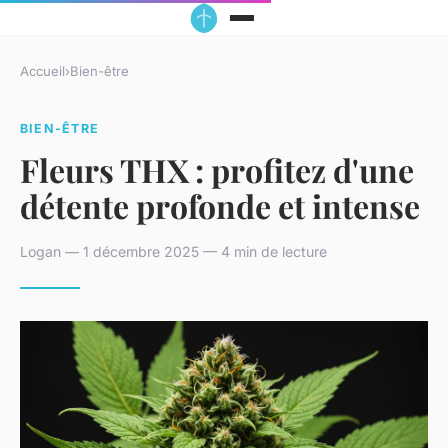
Accueil
›
Bien-être
BIEN-ÊTRE
Fleurs THX : profitez d'une
détente profonde et intense
Logan — 1 décembre 2025 — 4 min de lecture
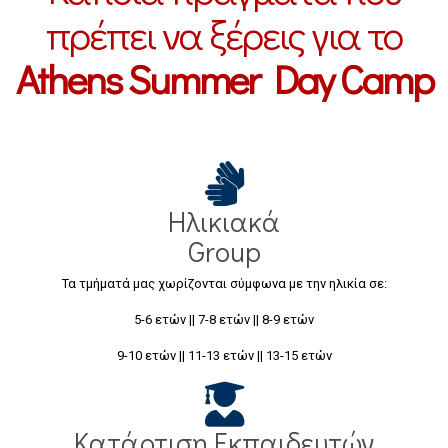
πρέπει να ξέρεις για το
Athens Summer Day Camp
Ηλικιακά
Group
Τα τμήματά μας χωρίζονται σύμφωνα με την ηλικία σε:
5-6 ετών || 7-8 ετών || 8-9 ετών
9-10 ετών || 11-13 ετών || 13-15 ετών
Κατάρτιση Εκπαιδευτών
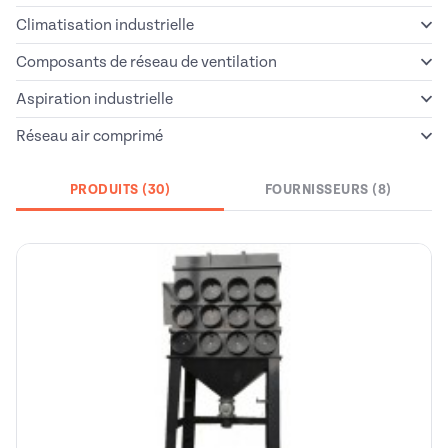
Climatisation industrielle
Composants de réseau de ventilation
Aspiration industrielle
Réseau air comprimé
PRODUITS (30)
FOURNISSEURS (8)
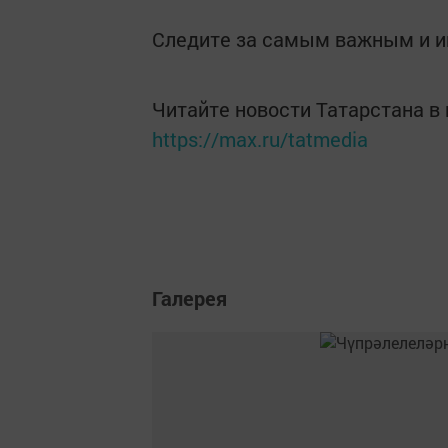
Следите за самым важным и 
Читайте новости Татарстана 
https://max.ru/tatmedia
Галерея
----
— Activity —
Reproduce the text of all the items above line for line, omitting the pictures.

— Solution to this task —
Accueil
›
Bien-être
BIEN-ÊTRE
Fleurs THX : profitez d'une
détente profonde et intense
Logan — 1 décembre 2025 — 4 min de lecture
πρέπει να ξέρεις για το
Athens Summer Day Camp
Ηλικιακά
Group
Τα τμήματά μας χωρίζονται σύμφωνα με την ηλικία σε:
5-6 ετών || 7-8 ετών || 8-9 ετών
9-10 ετών || 11-13 ετών || 13-15 ετών
Κατάρτιση Εκπαιδευτών
Climatisation industrielle
Composants de réseau de ventilation
Aspiration industrielle
Réseau air comprimé
PRODUITS (30)
FOURNISSEURS (8)
Следите за самым важным и 
Читайте новости Татарстана 
https://max.ru/tatmedia
Галерея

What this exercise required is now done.